Not to belabor the point, but I think part of the confusion is that in the history of backups, they were once called "differential incremental" (only changes since last backup of any kind), and "cumulative incremental" (changes since last full), and Netbackup still uses this terminology.

Legato Networker does not have any documented "differential". The "incremental" level is basically a level beyond level 9 - a perpetual "only changes since last backup". Otherwise it uses the dump-style levels through which you can get all the old semantics. They also add a "consolidate" which doesn't perform a backup, but instead merges all non-full backups with subsequent backups and produces a new saveset which is in essense a full backup.
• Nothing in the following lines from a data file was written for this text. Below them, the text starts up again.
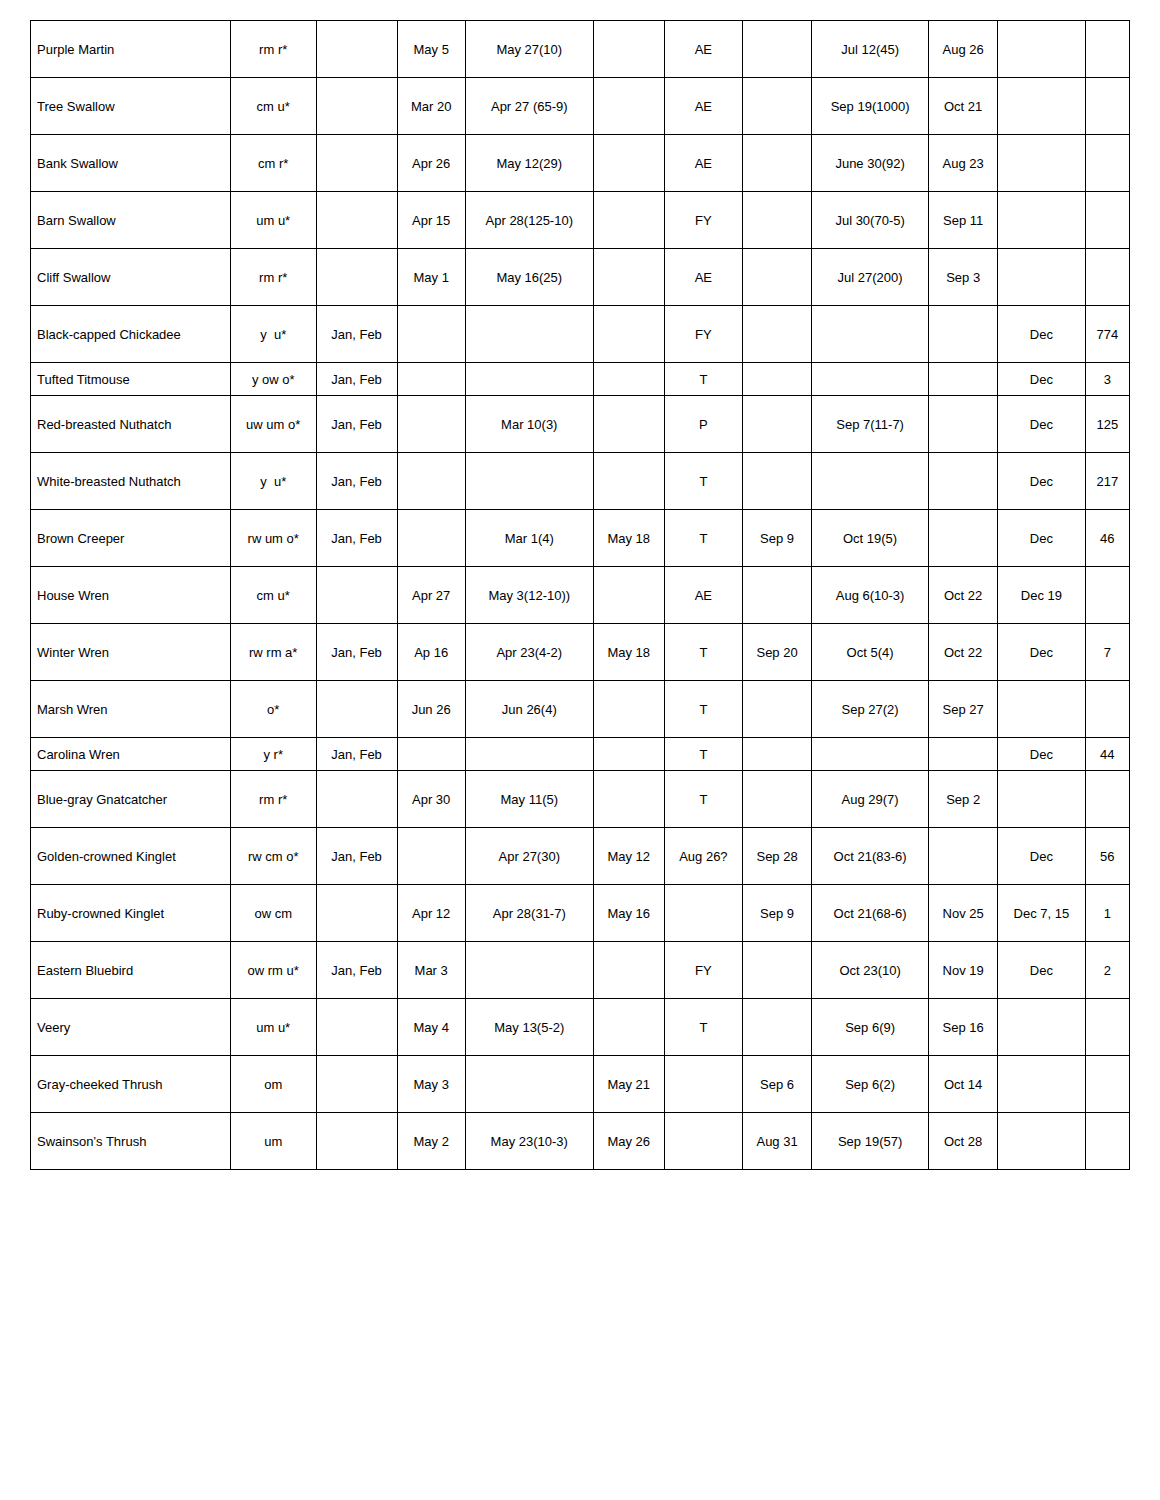| Purple Martin | rm r* | | May 5 | May 27(10) | | AE | | Jul 12(45) | Aug 26 | | |
| Tree Swallow | cm u* | | Mar 20 | Apr 27 (65-9) | | AE | | Sep 19(1000) | Oct 21 | | |
| Bank Swallow | cm r* | | Apr 26 | May 12(29) | | AE | | June 30(92) | Aug 23 | | |
| Barn Swallow | um u* | | Apr 15 | Apr 28(125-10) | | FY | | Jul 30(70-5) | Sep 11 | | |
| Cliff Swallow | rm r* | | May 1 | May 16(25) | | AE | | Jul 27(200) | Sep 3 | | |
| Black-capped Chickadee | y u* | Jan, Feb | | | | FY | | | | Dec | 774 |
| Tufted Titmouse | y ow o* | Jan, Feb | | | | T | | | | Dec | 3 |
| Red-breasted Nuthatch | uw um o* | Jan, Feb | | Mar 10(3) | | P | | Sep 7(11-7) | | Dec | 125 |
| White-breasted Nuthatch | y u* | Jan, Feb | | | | T | | | | Dec | 217 |
| Brown Creeper | rw um o* | Jan, Feb | | Mar 1(4) | May 18 | T | Sep 9 | Oct 19(5) | | Dec | 46 |
| House Wren | cm u* | | Apr 27 | May 3(12-10)) | | AE | | Aug 6(10-3) | Oct 22 | Dec 19 | |
| Winter Wren | rw rm a* | Jan, Feb | Ap 16 | Apr 23(4-2) | May 18 | T | Sep 20 | Oct 5(4) | Oct 22 | Dec | 7 |
| Marsh Wren | o* | | Jun 26 | Jun 26(4) | | T | | Sep 27(2) | Sep 27 | | |
| Carolina Wren | y r* | Jan, Feb | | | | T | | | | Dec | 44 |
| Blue-gray Gnatcatcher | rm r* | | Apr 30 | May 11(5) | | T | | Aug 29(7) | Sep 2 | | |
| Golden-crowned Kinglet | rw cm o* | Jan, Feb | | Apr 27(30) | May 12 | Aug 26? | Sep 28 | Oct 21(83-6) | | Dec | 56 |
| Ruby-crowned Kinglet | ow cm | | Apr 12 | Apr 28(31-7) | May 16 | | Sep 9 | Oct 21(68-6) | Nov 25 | Dec 7, 15 | 1 |
| Eastern Bluebird | ow rm u* | Jan, Feb | Mar 3 | | | FY | | Oct 23(10) | Nov 19 | Dec | 2 |
| Veery | um u* | | May 4 | May 13(5-2) | | T | | Sep 6(9) | Sep 16 | | |
| Gray-cheeked Thrush | om | | May 3 | | May 21 | | Sep 6 | Sep 6(2) | Oct 14 | | |
| Swainson’s Thrush | um | | May 2 | May 23(10-3) | May 26 | | Aug 31 | Sep 19(57) | Oct 28 | | |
Not that I trust Wikipedia, but it agrees with my "classic" definitions:

http://en.wikipedia.org/wiki/Incremental_backup

I've not used the other products mentioned, but I did find a page on Brightstor ARCserve that seems to indicate it uses my classic definitions:

http://www.open-mag.com/1226339824.shtml

Bacula I believe uses my definitions as well (although they don't document it well, but the page for in on Backup Central agrees:

http://www.backupcentral.com/components/com_mambowiki/index.php/Bacula
)

Amanda I think uses simple dump levels.

And I checked BackupExec - I expected it to have the same definitions as NetBackup, but this support document says otherwise:

http://seer.support.veritas.com/docs/230247.htm

Since an Incremental resets the Archive bit, a subsequent Incremental would only pick up files where they Archive bit was turned back on - i.e. anything change since the last full OR incremental. The Differential does not reset this bit, so if you only do Fulls and Differentials, then the Diffs would back up everything since the last Full. Throw in an Incremental, and this would wreak havoc with your Differentials. I think this could be a MAJOR source of confusion with backups on Archive Bit OSes.

NTBackup does the same:

http://www.argentuma.com/backup/software/windows-backup.html

So, aside from Netbackup using different terminology, my "classic" definitions seem to hold true.